The report observed that while threat actors will continue to rely on extortion, actual ransomware deployments may decline.
Ransomware-as-a-Service (RaaS) providers might turn their attention to focus more on data exfiltration and public shaming on “leak sites”, CSA said.
With the general willingness of the industry and the public to accept the news of a data breach at face value, a threat actor might also conjure fictional breaches by publicising repackaged data from prior breaches or information fused through open-source data scraping, CSA noted.
AI tools
The report highlighted that artificial intelligence (AI) tools will be increasingly incorporated into cybersecurity tools with an anticipated growth in market size from US$22.4 billion (S$30.27 billion) in 2023 to US$60.6 billion in 2028.
The use of Natural Language Processing (NLP) and Machine Learning (ML) technologies in cybersecurity products is expected to increase rapidly, CSA said.

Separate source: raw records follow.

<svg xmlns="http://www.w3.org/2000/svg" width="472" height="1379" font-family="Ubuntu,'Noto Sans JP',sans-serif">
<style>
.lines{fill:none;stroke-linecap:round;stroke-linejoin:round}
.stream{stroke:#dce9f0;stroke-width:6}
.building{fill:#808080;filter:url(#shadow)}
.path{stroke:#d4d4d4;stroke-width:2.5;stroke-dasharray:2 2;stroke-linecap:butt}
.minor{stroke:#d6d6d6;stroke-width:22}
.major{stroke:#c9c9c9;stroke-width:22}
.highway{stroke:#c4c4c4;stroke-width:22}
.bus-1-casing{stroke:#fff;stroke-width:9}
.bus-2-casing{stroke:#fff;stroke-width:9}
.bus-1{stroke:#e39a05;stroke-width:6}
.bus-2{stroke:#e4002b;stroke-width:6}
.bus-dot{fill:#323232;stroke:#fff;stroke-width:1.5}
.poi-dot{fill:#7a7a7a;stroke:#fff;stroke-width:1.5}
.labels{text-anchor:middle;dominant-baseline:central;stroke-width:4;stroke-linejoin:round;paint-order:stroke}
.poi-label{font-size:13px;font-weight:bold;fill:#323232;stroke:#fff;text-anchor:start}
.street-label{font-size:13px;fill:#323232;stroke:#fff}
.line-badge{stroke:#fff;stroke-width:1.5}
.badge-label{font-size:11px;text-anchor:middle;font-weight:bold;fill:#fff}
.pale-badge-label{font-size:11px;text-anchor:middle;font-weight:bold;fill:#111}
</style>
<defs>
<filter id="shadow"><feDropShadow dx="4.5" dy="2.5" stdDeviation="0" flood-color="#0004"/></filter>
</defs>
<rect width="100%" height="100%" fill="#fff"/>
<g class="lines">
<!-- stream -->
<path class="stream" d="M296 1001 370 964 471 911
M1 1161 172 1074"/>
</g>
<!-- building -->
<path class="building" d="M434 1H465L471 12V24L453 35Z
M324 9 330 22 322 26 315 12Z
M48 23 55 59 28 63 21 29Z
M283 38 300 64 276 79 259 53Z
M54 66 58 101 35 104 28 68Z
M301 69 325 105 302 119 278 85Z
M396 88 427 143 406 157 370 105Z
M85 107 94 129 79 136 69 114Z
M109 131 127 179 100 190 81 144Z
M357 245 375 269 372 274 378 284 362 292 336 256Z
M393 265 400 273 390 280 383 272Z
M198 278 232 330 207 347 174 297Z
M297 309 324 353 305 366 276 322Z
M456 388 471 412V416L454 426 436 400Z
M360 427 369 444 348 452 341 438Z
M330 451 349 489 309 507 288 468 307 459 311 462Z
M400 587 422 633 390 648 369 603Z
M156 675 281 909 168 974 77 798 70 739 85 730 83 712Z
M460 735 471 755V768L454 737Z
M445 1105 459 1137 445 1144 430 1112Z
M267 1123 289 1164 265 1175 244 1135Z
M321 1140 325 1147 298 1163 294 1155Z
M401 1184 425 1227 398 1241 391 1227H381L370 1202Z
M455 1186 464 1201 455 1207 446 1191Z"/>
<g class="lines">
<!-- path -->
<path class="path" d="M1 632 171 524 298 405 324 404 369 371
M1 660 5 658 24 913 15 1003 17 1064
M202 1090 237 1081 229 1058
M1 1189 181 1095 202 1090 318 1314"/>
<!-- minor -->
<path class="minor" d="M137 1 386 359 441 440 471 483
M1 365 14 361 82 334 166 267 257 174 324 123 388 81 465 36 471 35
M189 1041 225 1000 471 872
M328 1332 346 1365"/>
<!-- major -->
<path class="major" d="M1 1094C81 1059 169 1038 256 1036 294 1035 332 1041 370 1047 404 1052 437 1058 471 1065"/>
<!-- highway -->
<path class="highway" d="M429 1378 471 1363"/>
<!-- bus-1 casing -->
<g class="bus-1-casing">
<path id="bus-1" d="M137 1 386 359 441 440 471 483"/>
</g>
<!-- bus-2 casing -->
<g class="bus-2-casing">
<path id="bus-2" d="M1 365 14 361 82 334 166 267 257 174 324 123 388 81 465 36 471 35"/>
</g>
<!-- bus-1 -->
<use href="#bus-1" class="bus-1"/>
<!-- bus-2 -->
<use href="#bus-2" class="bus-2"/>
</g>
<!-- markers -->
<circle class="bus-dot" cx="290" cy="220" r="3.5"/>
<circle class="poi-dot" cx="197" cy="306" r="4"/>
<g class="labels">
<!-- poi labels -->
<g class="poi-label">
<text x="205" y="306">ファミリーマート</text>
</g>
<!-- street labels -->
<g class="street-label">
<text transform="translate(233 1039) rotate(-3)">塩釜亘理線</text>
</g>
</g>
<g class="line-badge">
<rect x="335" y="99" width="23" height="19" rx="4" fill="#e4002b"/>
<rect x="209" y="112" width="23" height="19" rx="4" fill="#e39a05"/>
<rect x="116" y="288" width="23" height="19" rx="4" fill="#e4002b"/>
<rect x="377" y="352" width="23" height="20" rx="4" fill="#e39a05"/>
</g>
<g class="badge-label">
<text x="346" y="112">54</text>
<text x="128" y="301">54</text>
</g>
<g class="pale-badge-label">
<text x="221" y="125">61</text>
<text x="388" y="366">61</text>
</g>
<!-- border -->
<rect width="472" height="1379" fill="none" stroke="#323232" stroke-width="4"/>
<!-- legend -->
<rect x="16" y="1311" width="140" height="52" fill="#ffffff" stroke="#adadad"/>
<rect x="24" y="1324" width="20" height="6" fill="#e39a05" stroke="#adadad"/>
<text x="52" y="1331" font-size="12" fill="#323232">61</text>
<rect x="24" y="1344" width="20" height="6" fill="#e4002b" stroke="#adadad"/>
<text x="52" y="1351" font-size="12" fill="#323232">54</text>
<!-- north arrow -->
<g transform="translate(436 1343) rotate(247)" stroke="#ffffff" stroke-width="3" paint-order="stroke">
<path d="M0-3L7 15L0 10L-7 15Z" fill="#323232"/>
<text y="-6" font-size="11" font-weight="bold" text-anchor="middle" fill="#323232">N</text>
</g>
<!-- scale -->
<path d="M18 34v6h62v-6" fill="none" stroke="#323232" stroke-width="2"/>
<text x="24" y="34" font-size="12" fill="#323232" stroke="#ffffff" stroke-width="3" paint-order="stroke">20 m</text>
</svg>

The agency warned that as AI becomes more accessible and advanced, threat actors may leverage such technology to launch attacks such as highly-targeted spear-phishing campaigns.
“Threat actors may also get more creative in the use of AI-enabled deepfakes to impersonate C-suite executives to facilitate account takeovers, business fraud, or impact the share price or reputation of an organisation,” CSA said.